Although the fungus infects European bats, it does not cause the level of damage that it does to American bats, and one hope scientists have is to learn the nature of resistance to the fungus. Do European bats have different behaviors? Are there physiological changes? To answer some of these questions, researchers around the country, are catching, inspecting and banding bats, both to learn what is going on with the populations in general and to see if survivors are breeding and producing resistant offspring.
Nets or other traps are placed at cave entrances or other places where bats are roosting. This summer, Nate Fuller of Boston University captured little brown and big brown bats as they exited a barn in Massachusetts, where they had moved after hibernation to give birth and raise their pups. He measured them, took samples of oily material on their wings, and noted scarring on wings of survivors of white nose.
In Europe, Natalia Martinkova at the Academy of Sciences of the Czech Republic is studying how bats there respond to infection from the fungus. By studying what proteins genes produce during hibernation, she hopes to understand "what genes that might be involved in the immune response."

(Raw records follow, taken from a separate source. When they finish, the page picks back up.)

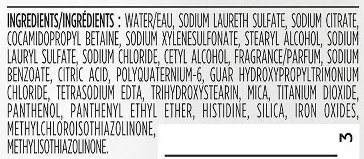
Where is `"fragrance/parfum"`? "fragrance/parfum" is located at coordinates (251, 58), (307, 57).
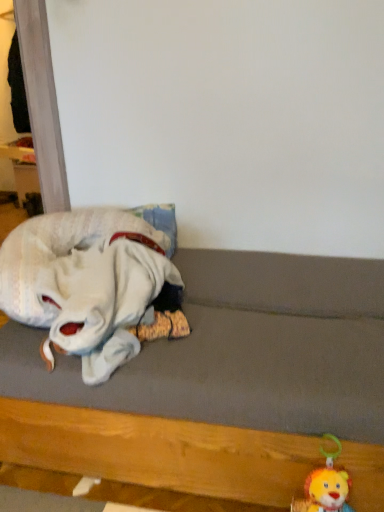
Question: Is white plush toy at left, the second toy viewed from the right, located outside wooden bed frame at lower left?

Choices:
 (A) no
 (B) yes

Answer: (A)

Question: Is white plush toy at left, the 1th toy in the left-to-right sequence, thinner than wooden bed frame at lower left?

Choices:
 (A) no
 (B) yes

Answer: (B)

Question: Is white plush toy at left, the 1th toy in the left-to-right sequence, to the right of wooden bed frame at lower left from the viewer's perspective?

Choices:
 (A) yes
 (B) no

Answer: (B)

Question: Is the depth of white plush toy at left, placed as the 1th toy when sorted from top to bottom, less than that of wooden bed frame at lower left?

Choices:
 (A) yes
 (B) no

Answer: (B)

Question: Does white plush toy at left, placed as the 1th toy when sorted from top to bottom, have a lesser height compared to wooden bed frame at lower left?

Choices:
 (A) no
 (B) yes

Answer: (B)

Question: Considering the positions of wooden bed frame at lower left and fluffy plush lion at lower right, which is the second toy from left to right, in the image, is wooden bed frame at lower left bigger or smaller than fluffy plush lion at lower right, which is the second toy from left to right,?

Choices:
 (A) small
 (B) big

Answer: (B)

Question: From the image's perspective, relative to fluffy plush lion at lower right, which is counted as the 2th toy, starting from the top, is wooden bed frame at lower left above or below?

Choices:
 (A) above
 (B) below

Answer: (A)

Question: Is wooden bed frame at lower left to the left or to the right of fluffy plush lion at lower right, which is the second toy from left to right, in the image?

Choices:
 (A) left
 (B) right

Answer: (A)

Question: In the image, is wooden bed frame at lower left positioned in front of or behind fluffy plush lion at lower right, the first toy from the right?

Choices:
 (A) behind
 (B) front

Answer: (B)

Question: From a real-world perspective, is white plush toy at left, the 1th toy in the left-to-right sequence, physically located above or below wooden bed frame at lower left?

Choices:
 (A) above
 (B) below

Answer: (A)

Question: From the image's perspective, is white plush toy at left, the second toy viewed from the right, above or below wooden bed frame at lower left?

Choices:
 (A) below
 (B) above

Answer: (B)

Question: Considering the relative positions of white plush toy at left, placed as the 1th toy when sorted from top to bottom, and wooden bed frame at lower left in the image provided, is white plush toy at left, placed as the 1th toy when sorted from top to bottom, to the left or to the right of wooden bed frame at lower left?

Choices:
 (A) right
 (B) left

Answer: (B)

Question: Is white plush toy at left, the 1th toy in the left-to-right sequence, spatially inside wooden bed frame at lower left, or outside of it?

Choices:
 (A) outside
 (B) inside

Answer: (B)

Question: Looking at the image, does wooden bed frame at lower left seem bigger or smaller compared to white plush toy at left, placed as the 1th toy when sorted from top to bottom?

Choices:
 (A) big
 (B) small

Answer: (A)

Question: From their relative heights in the image, would you say wooden bed frame at lower left is taller or shorter than white plush toy at left, placed as the 1th toy when sorted from top to bottom?

Choices:
 (A) short
 (B) tall

Answer: (B)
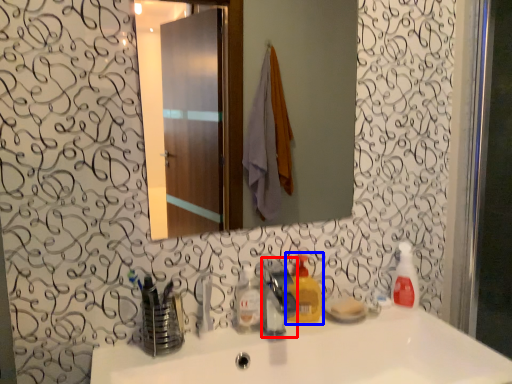
Question: Which object appears closest to the camera in this image, faucet (highlighted by a red box) or cleaning product (highlighted by a blue box)?

Choices:
 (A) faucet
 (B) cleaning product

Answer: (A)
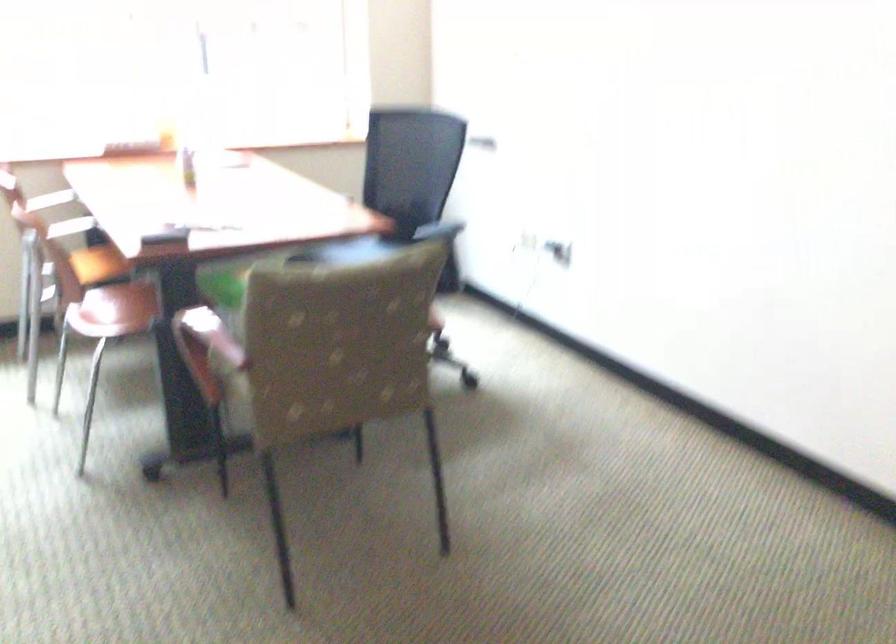
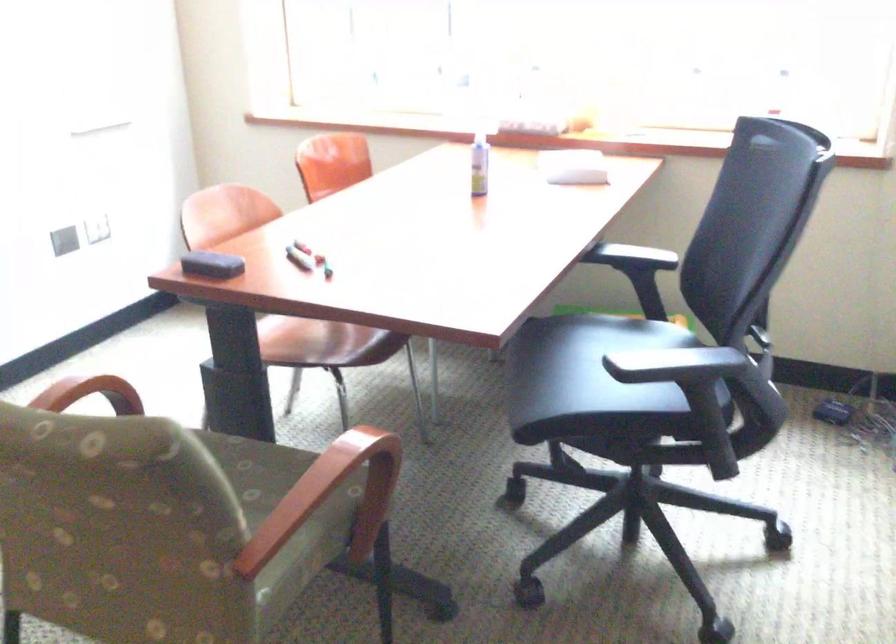
Where in the second image is the point corresponding to point (113, 308) from the first image?

(295, 336)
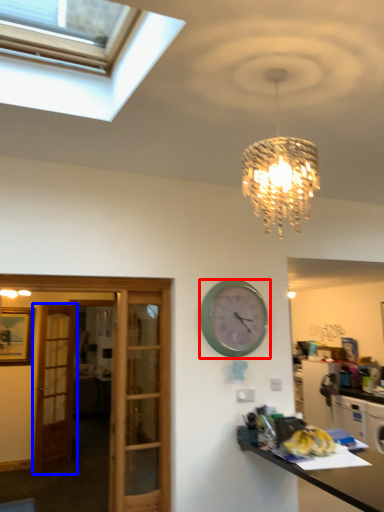
Question: Which object is further to the camera taking this photo, wall clock (highlighted by a red box) or door (highlighted by a blue box)?

Choices:
 (A) wall clock
 (B) door

Answer: (B)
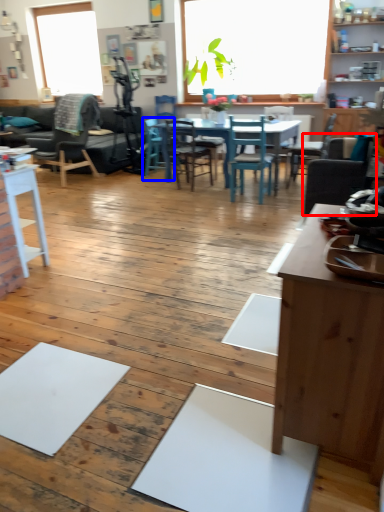
Question: Which of the following is the farthest to the observer, chair (highlighted by a red box) or chair (highlighted by a blue box)?

Choices:
 (A) chair
 (B) chair

Answer: (B)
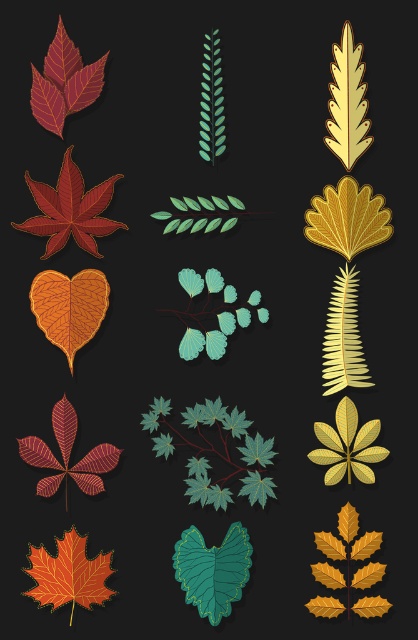
Looking at this image, is matte red maple leaf at center-left positioned at the back of matte red maple leaf at upper left?

Yes, matte red maple leaf at center-left is further from the viewer.

Where is `matte red maple leaf at center-left`? matte red maple leaf at center-left is located at coordinates (71, 209).

Which is in front, point (119, 227) or point (58, 20)?

Positioned in front is point (119, 227).

I want to click on matte red maple leaf at center-left, so click(71, 209).

In the scene shown: Is matte red maple leaf at center-left below gold metallic maple leaf at center right?

Incorrect, matte red maple leaf at center-left is not positioned below gold metallic maple leaf at center right.

Locate an element on the screen. The height and width of the screenshot is (640, 418). matte red maple leaf at center-left is located at coordinates (71, 209).

You are a GUI agent. You are given a task and a screenshot of the screen. Output one action in this format:
    pyautogui.click(x=<x>, y=<y>)
    Task: Click on the matte red maple leaf at center-left
    The height and width of the screenshot is (640, 418).
    Given the screenshot: What is the action you would take?
    pyautogui.click(x=71, y=209)

Is point (74, 346) positioned in front of point (25, 444)?

No, (74, 346) is behind (25, 444).

Which is behind, point (60, 308) or point (46, 484)?

The point (60, 308) is more distant.

The width and height of the screenshot is (418, 640). I want to click on orange matte heart-shaped leaf at center-left, so click(68, 307).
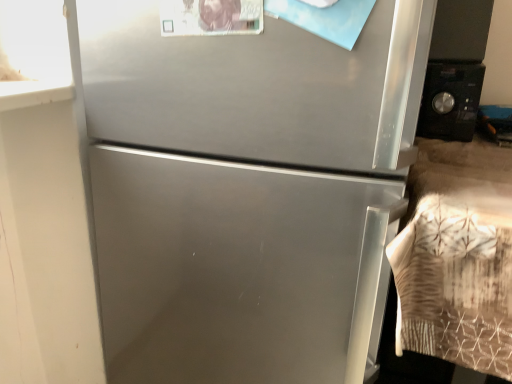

In the United States, researchers are pursuing many routes of study, including a project being undertaken by DeeAnn Reeder and Ken Field at Bucknell University that involves 150 little brown bats they are infecting with different doses of the fungus.
Dr. Reeder and Dr. Field will watch the progress of disease in different conditions and track immune activity with blood tests. "We don't fully understand the nature of immunity in hibernation," Dr. Field said.
For now, the finishing touches are being put on the Tennessee bat bunker. The mass of concrete and earth was under a baking late-summer sun during construction, and air-conditioners are needed to get the cave down to between 41 and 50 degrees by next week, when it is scheduled to be closed to humans.
Recorded calls of bats will be used to attract them to the cave. Gray bats could begin to gather in the area in prehibernation mode any time now; most will be hibernating by mid-November. Win, lose or draw, the bet has been laid. And one cannot help think that the original Doc Holliday, known to gamble on occasion, and not one to avoid a showdown, would have approved.